It is becoming increasingly important to know our rights - especially as more and more powers are granted to the Police. The day it becomes unlawful to record HM Police is the day that we need to be very worried. Video away, ladies & gents. (And that deletion of Sect. 44 of tha Anti Terrorism Act is important.)


----------



## Dirus_Strictus (Jan 31, 2014)

Sadly the title of the web site highlighted by Ricasso tells all in my opinion and waving a copy in the face of any Officer is likely to increase any tension, rather than reduce same. Derelict-UK's common sense approach is all that is needed, however, if you start quoting the Law to all and sundry make sure you know and fully understand all the facts. Act like a F****** Prat and you will be treated as one. Pilot is correct in stating one should know one's rights, but make sure you have studied and understood the relevant Law and Regulations. Going off half cocked in front off any Authority is the surest way of really pissing that person or persons off - in that situation you deserve any tirade that comes your way.


----------



## krela (Jan 31, 2014)

Dirus_Strictus said:


> Sadly the title of the web site highlighted by Ricasso tells all in my opinion and waving a copy in the face of any Officer is likely to increase any tension, rather than reduce same. Derelict-UK's common sense approach is all that is needed, however, if you start quoting the Law to all and sundry make sure you know and fully understand all the facts. Act like a F****** Prat and you will be treated as one.
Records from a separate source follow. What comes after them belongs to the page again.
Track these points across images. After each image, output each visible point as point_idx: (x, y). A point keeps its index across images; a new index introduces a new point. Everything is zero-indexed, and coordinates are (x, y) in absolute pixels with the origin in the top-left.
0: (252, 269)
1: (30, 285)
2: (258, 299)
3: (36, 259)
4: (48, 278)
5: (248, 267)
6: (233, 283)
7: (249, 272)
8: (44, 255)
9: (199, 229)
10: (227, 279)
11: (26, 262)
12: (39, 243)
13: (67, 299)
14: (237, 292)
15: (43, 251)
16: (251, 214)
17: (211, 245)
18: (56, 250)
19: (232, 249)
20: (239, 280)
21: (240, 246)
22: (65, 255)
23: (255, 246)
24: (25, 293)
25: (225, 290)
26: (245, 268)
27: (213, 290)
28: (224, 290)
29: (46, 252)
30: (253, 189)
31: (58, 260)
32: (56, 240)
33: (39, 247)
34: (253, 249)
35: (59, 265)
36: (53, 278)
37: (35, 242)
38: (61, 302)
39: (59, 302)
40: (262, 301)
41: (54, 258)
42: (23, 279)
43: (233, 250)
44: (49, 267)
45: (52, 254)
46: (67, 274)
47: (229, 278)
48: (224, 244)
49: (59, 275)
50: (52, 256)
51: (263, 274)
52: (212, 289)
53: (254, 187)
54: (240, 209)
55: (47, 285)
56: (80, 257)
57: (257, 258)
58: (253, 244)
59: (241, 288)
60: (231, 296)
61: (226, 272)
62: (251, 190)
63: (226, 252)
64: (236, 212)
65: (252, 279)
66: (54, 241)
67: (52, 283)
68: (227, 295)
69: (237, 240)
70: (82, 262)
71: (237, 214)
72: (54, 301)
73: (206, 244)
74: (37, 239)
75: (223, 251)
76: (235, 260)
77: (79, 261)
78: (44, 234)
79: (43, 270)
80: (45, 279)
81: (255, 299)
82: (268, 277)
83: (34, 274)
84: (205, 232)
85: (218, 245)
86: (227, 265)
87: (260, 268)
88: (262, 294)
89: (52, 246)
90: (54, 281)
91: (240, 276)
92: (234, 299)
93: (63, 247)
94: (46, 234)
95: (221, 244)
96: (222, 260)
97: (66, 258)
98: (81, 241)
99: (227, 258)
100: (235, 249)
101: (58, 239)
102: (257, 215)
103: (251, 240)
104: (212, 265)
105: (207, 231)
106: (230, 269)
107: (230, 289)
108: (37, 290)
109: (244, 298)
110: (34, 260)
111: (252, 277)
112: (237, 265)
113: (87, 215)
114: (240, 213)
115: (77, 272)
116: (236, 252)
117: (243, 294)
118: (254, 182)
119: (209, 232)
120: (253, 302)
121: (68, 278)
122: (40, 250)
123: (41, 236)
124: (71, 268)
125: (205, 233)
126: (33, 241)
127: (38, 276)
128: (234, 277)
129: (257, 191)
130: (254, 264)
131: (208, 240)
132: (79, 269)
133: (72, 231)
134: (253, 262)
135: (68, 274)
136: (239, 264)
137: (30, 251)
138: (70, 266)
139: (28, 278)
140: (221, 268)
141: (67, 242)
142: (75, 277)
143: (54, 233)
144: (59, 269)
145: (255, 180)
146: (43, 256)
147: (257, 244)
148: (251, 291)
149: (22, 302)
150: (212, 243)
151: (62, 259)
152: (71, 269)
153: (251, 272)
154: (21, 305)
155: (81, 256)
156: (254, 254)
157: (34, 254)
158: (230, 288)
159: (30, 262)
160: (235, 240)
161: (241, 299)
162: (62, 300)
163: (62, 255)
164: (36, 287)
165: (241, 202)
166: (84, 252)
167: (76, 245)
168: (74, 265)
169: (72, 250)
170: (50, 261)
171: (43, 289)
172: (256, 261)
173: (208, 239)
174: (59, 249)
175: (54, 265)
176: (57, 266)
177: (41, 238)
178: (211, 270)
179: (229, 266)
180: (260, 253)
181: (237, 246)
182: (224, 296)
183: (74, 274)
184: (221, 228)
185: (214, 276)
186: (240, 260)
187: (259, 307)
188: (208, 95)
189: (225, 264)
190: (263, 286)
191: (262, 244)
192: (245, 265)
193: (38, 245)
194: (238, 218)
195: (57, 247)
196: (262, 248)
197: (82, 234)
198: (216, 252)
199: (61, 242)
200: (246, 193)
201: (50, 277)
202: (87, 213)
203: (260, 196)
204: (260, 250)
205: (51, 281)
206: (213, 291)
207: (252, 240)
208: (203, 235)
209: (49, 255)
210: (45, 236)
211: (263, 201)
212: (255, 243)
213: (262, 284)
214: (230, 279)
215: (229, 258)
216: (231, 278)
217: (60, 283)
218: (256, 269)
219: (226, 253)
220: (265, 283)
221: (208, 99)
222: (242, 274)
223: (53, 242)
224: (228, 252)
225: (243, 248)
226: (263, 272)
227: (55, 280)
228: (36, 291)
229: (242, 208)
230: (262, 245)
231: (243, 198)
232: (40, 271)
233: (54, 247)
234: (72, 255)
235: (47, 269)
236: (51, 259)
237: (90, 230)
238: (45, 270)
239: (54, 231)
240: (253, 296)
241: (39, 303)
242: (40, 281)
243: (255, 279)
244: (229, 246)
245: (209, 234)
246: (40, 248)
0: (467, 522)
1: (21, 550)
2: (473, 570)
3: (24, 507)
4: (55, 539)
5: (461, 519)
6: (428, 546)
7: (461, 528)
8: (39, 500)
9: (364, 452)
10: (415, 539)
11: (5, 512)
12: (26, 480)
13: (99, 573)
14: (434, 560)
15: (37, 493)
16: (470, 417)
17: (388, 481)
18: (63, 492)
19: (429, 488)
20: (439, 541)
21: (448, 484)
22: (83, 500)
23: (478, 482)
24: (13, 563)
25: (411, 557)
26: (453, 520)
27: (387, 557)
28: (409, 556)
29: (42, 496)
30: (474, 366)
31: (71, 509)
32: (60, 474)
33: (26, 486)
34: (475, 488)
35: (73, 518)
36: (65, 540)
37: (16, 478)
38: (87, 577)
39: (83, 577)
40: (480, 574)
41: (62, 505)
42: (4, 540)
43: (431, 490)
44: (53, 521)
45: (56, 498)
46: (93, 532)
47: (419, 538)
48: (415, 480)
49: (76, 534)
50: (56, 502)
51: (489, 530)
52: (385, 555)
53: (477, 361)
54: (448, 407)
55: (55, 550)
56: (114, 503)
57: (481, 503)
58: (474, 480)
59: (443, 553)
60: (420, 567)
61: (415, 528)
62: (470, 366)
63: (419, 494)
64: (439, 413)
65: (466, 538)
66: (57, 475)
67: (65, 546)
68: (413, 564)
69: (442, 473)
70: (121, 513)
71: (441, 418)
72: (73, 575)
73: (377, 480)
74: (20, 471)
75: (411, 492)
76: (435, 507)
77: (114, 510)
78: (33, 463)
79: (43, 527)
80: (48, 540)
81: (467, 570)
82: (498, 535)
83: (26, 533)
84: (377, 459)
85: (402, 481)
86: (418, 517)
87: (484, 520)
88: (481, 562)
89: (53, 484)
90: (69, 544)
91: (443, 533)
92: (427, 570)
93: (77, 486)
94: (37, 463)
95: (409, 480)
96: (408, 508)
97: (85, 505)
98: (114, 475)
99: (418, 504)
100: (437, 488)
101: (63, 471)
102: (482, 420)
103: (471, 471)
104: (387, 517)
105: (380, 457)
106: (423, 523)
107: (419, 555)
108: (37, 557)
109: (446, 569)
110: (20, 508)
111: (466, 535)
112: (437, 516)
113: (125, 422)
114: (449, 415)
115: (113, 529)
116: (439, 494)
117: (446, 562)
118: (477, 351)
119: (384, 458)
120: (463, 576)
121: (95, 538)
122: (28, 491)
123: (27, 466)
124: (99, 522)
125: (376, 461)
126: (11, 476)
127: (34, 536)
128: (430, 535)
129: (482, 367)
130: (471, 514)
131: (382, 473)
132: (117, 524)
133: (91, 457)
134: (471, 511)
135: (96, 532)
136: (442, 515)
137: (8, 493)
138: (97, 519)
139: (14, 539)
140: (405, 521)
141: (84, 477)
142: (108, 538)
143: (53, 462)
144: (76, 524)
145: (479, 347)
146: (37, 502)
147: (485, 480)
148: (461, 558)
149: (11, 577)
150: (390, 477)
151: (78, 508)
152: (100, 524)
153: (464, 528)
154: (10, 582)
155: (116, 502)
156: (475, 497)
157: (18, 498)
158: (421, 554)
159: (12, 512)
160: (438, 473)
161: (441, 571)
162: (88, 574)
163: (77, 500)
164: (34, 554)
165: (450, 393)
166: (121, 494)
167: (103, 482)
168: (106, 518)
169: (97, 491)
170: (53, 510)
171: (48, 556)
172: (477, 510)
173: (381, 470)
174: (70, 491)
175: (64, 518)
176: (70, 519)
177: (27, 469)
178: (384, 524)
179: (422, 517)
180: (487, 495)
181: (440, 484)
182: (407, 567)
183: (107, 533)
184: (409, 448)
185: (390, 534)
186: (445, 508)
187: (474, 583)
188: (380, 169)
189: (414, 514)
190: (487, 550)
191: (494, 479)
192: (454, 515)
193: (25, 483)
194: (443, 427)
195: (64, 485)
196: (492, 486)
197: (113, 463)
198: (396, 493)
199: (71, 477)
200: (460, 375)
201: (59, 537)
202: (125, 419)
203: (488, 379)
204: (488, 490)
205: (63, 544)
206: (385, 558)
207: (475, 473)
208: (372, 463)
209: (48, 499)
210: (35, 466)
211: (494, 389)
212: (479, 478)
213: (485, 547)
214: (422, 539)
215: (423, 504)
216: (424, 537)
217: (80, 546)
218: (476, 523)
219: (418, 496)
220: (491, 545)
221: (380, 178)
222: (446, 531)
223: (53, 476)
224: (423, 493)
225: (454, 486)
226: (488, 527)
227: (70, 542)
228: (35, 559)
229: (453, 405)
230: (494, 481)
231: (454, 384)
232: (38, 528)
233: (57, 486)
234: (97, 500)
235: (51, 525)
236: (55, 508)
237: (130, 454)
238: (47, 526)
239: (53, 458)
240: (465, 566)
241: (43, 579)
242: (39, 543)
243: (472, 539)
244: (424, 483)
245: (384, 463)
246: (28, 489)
Not all officers like a friendly chat, some of them (quite a lot unfortunately) like to throw their weight around, and then knowing the law certainly helps... If that requires a bit of paper and being a f****** prat then so be it. I have no problem increasing tension if that's what's required to assert my rights, just as I would with any other bully. I don't hold with the nothing to hide argument personally, I think it's a slippery slope that only perpetuates the problem. Each to their own though and I have no issue with that.

I do agree that being friendly is the first way to go, but it doesn't always work. Even so there is a difference between standing your ground and being assertive, and being an arrogant know it all dick. Don't be a dick.


----------